The Nvidia bandwidth to compute ratio is more necessary because they are moving things around all the time. By keeping all the outputs on the wafer and only streaming the weights, you have a much more favorable requirement for BW to compute. And the number of layers becomes less impactful because they are storing transient outputs.
This is probably one of the primary reasons they didn't need to increase SRAM for WSE-3. WSE-2 was developed based on the old "fit the whole model on the chip" paradigm but models eclipsed 1TB so the new solution is more scalable.
And keep in mind that these nodes are hilariously "fat" compared to a GPU node (or even an 8x GPU node), meaning less congestion and overhead from the topology.
Maybe it wouldn't be as powerful as one of these, due to their less capable fabs, but something that's good enough to get the job done in spite of the embargoes.
Yes.
https://f.hubspotusercontent30.net/hubfs/8968533/Virtual%20B...

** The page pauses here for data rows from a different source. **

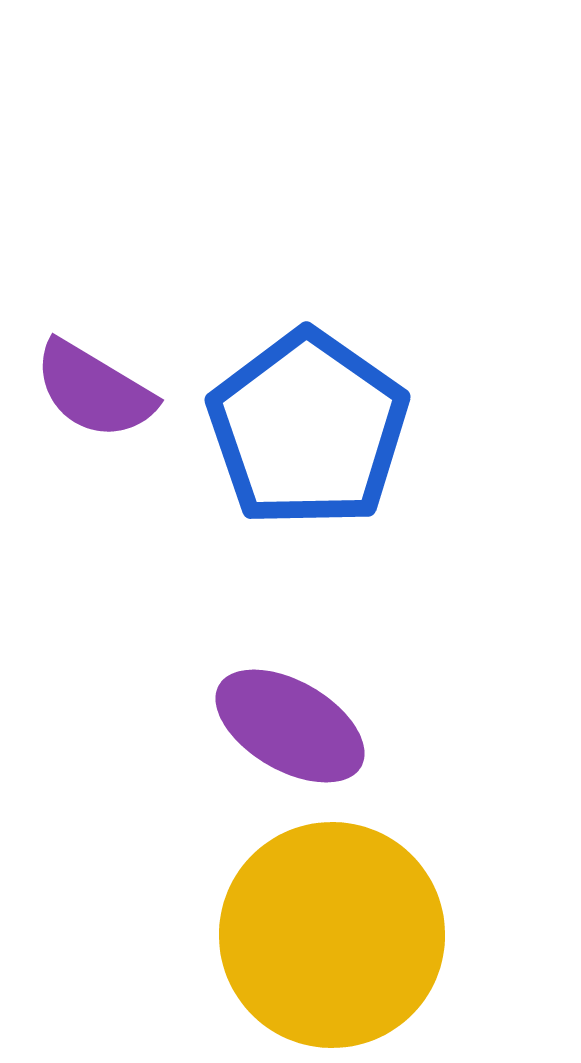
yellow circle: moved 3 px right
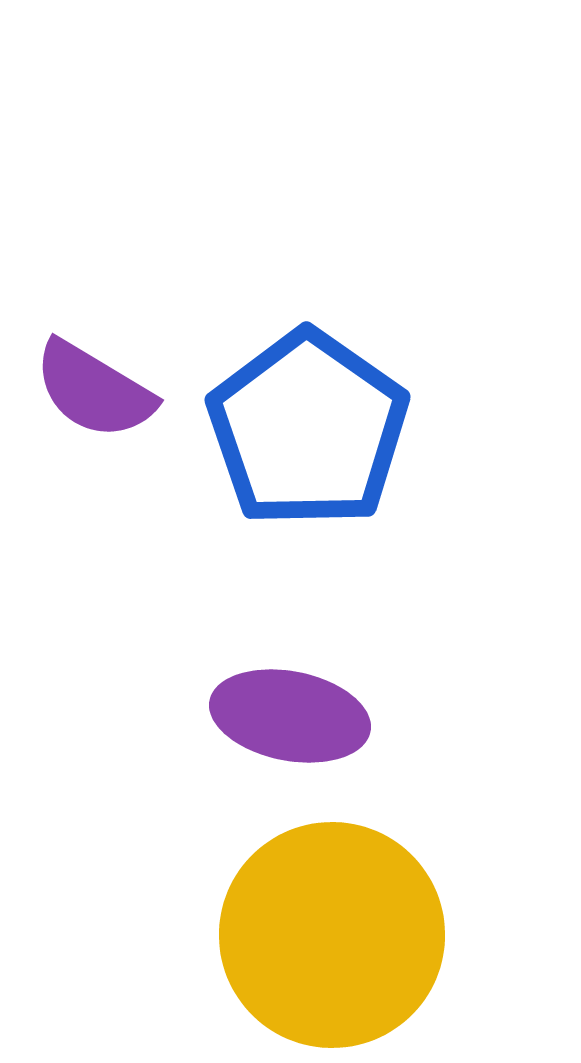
purple ellipse: moved 10 px up; rotated 19 degrees counterclockwise
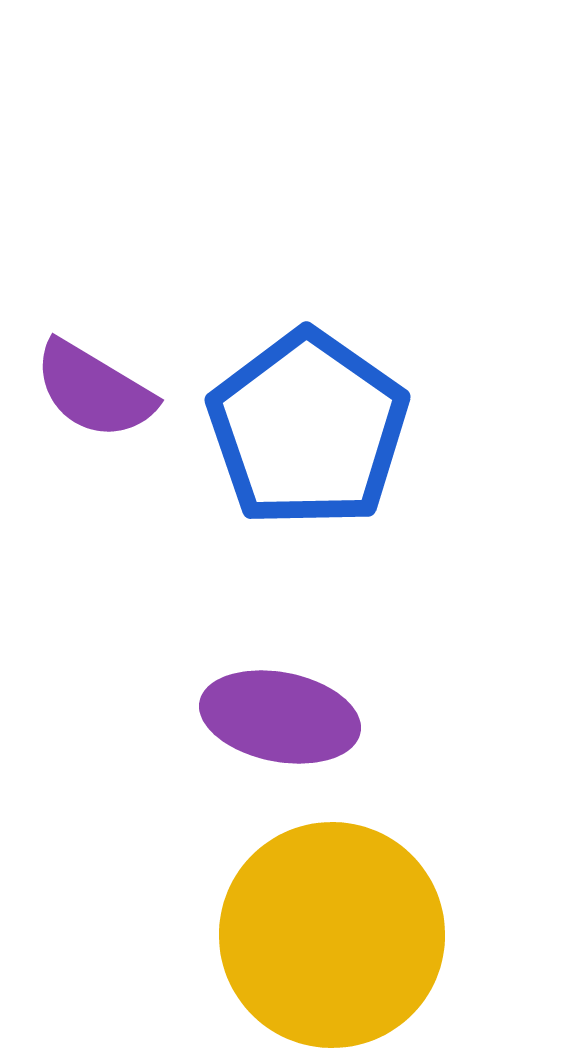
purple ellipse: moved 10 px left, 1 px down
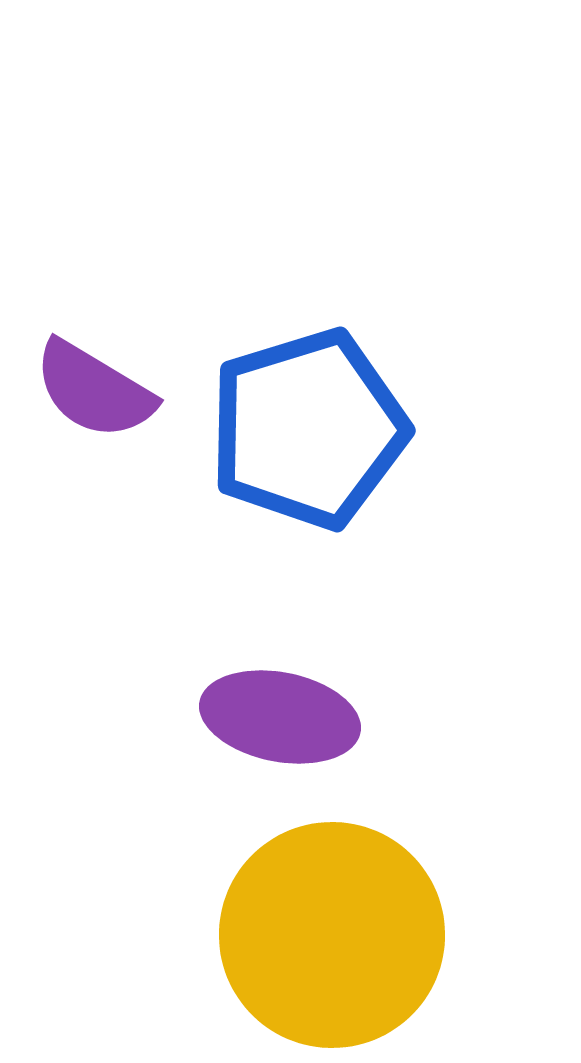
blue pentagon: rotated 20 degrees clockwise
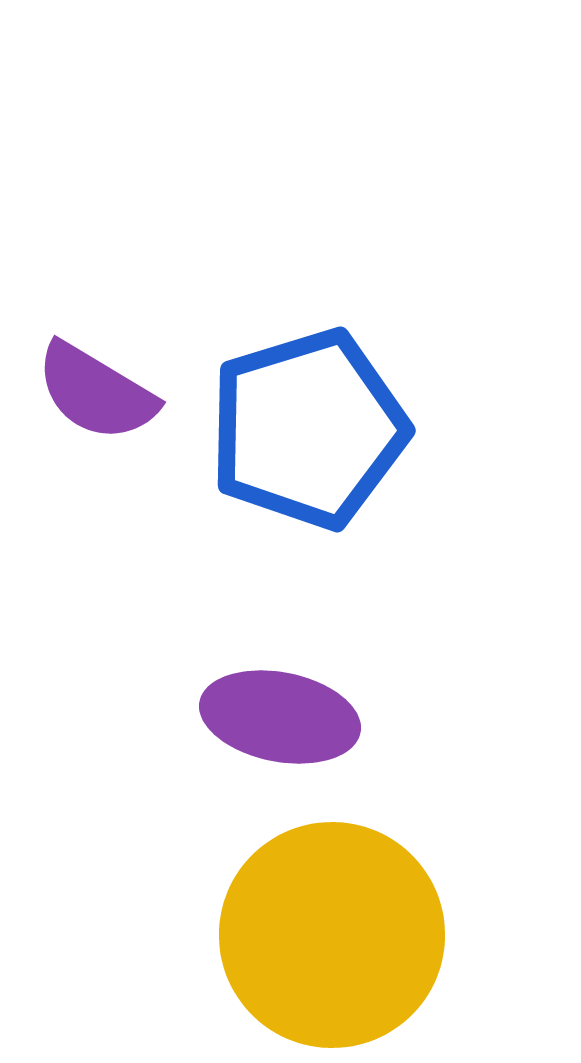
purple semicircle: moved 2 px right, 2 px down
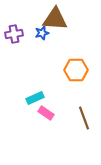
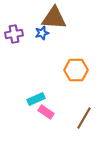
brown triangle: moved 1 px left, 1 px up
cyan rectangle: moved 1 px right, 1 px down
pink rectangle: moved 1 px up
brown line: rotated 50 degrees clockwise
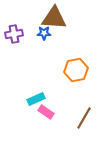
blue star: moved 2 px right; rotated 16 degrees clockwise
orange hexagon: rotated 10 degrees counterclockwise
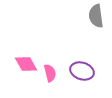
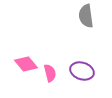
gray semicircle: moved 10 px left
pink diamond: rotated 10 degrees counterclockwise
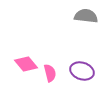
gray semicircle: rotated 105 degrees clockwise
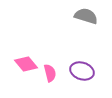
gray semicircle: rotated 10 degrees clockwise
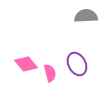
gray semicircle: rotated 20 degrees counterclockwise
purple ellipse: moved 5 px left, 7 px up; rotated 45 degrees clockwise
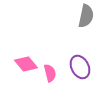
gray semicircle: rotated 105 degrees clockwise
purple ellipse: moved 3 px right, 3 px down
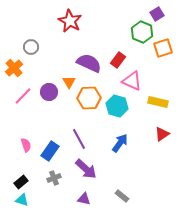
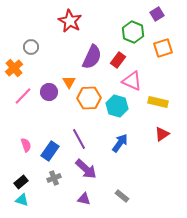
green hexagon: moved 9 px left
purple semicircle: moved 3 px right, 6 px up; rotated 90 degrees clockwise
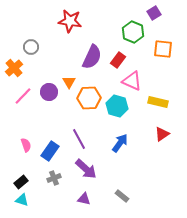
purple square: moved 3 px left, 1 px up
red star: rotated 20 degrees counterclockwise
orange square: moved 1 px down; rotated 24 degrees clockwise
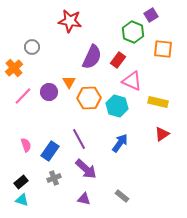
purple square: moved 3 px left, 2 px down
gray circle: moved 1 px right
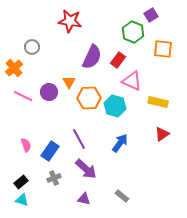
pink line: rotated 72 degrees clockwise
cyan hexagon: moved 2 px left
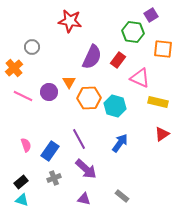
green hexagon: rotated 15 degrees counterclockwise
pink triangle: moved 8 px right, 3 px up
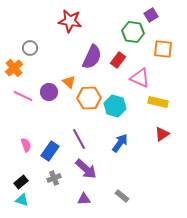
gray circle: moved 2 px left, 1 px down
orange triangle: rotated 16 degrees counterclockwise
purple triangle: rotated 16 degrees counterclockwise
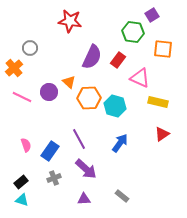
purple square: moved 1 px right
pink line: moved 1 px left, 1 px down
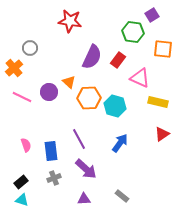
blue rectangle: moved 1 px right; rotated 42 degrees counterclockwise
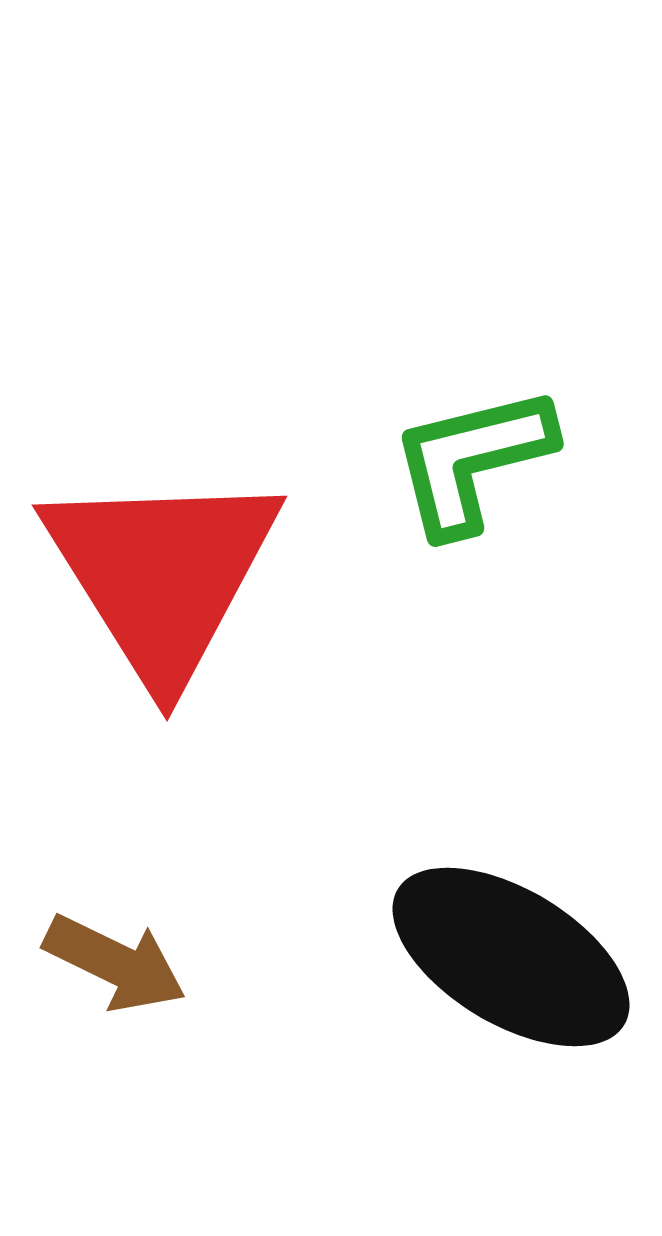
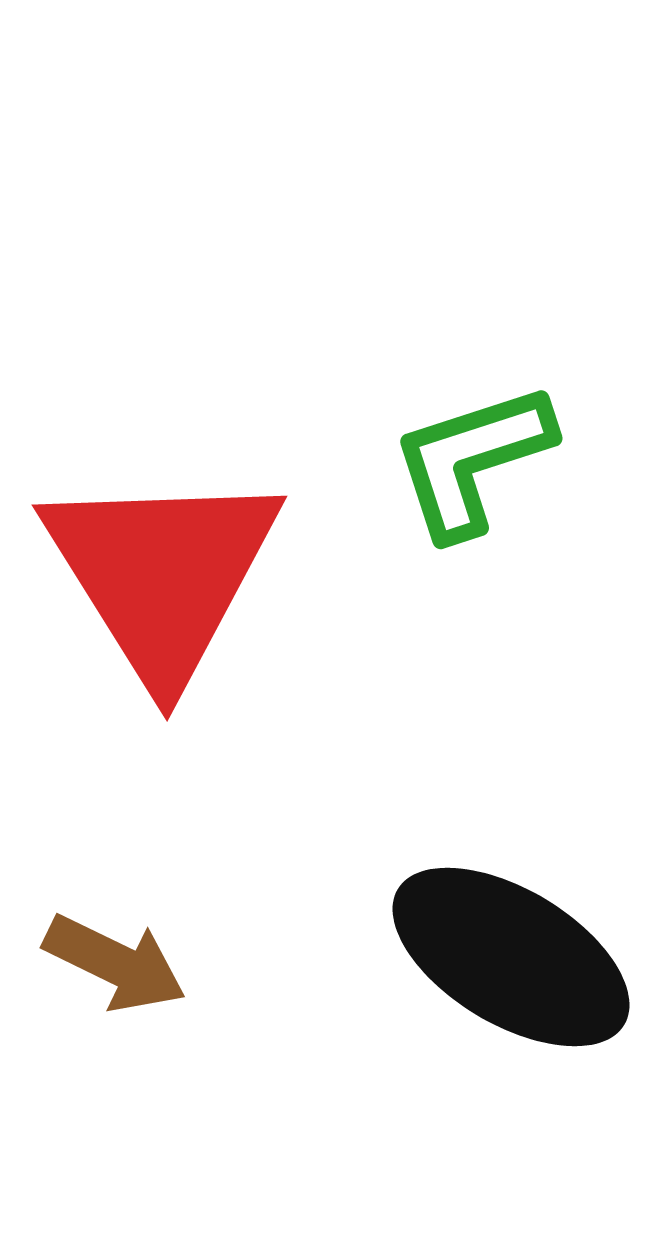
green L-shape: rotated 4 degrees counterclockwise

- non-sparse fp16 in WSE-2 was 7.5 tflops (about 8 H100s, 10x worse performance per dollar)
Does anyone know the WSE-3 numbers? Datasheet seems lacking loads of details
Also, 2.5 million USD for 1 x WSE-3, why just 44GB tho???
You can order one with 1.2 Petabytes of external memory. Is that enough?
"External memory: 1.5TB, 12TB, or 1.2PB"
https://www.cerebras.net/press-release/cerebras-announces-th...
"214Pb/s Interconnect Bandwidth"
I mean, in a cluster you might have a bunch of nodes with 8x GPUs hanging off each, if this thing replaces a whole node rather than a single GPU, which I assume is the case, it is not really a useful comparison, right?
I trust that gamers will outlast every hype, be it crypto or AI.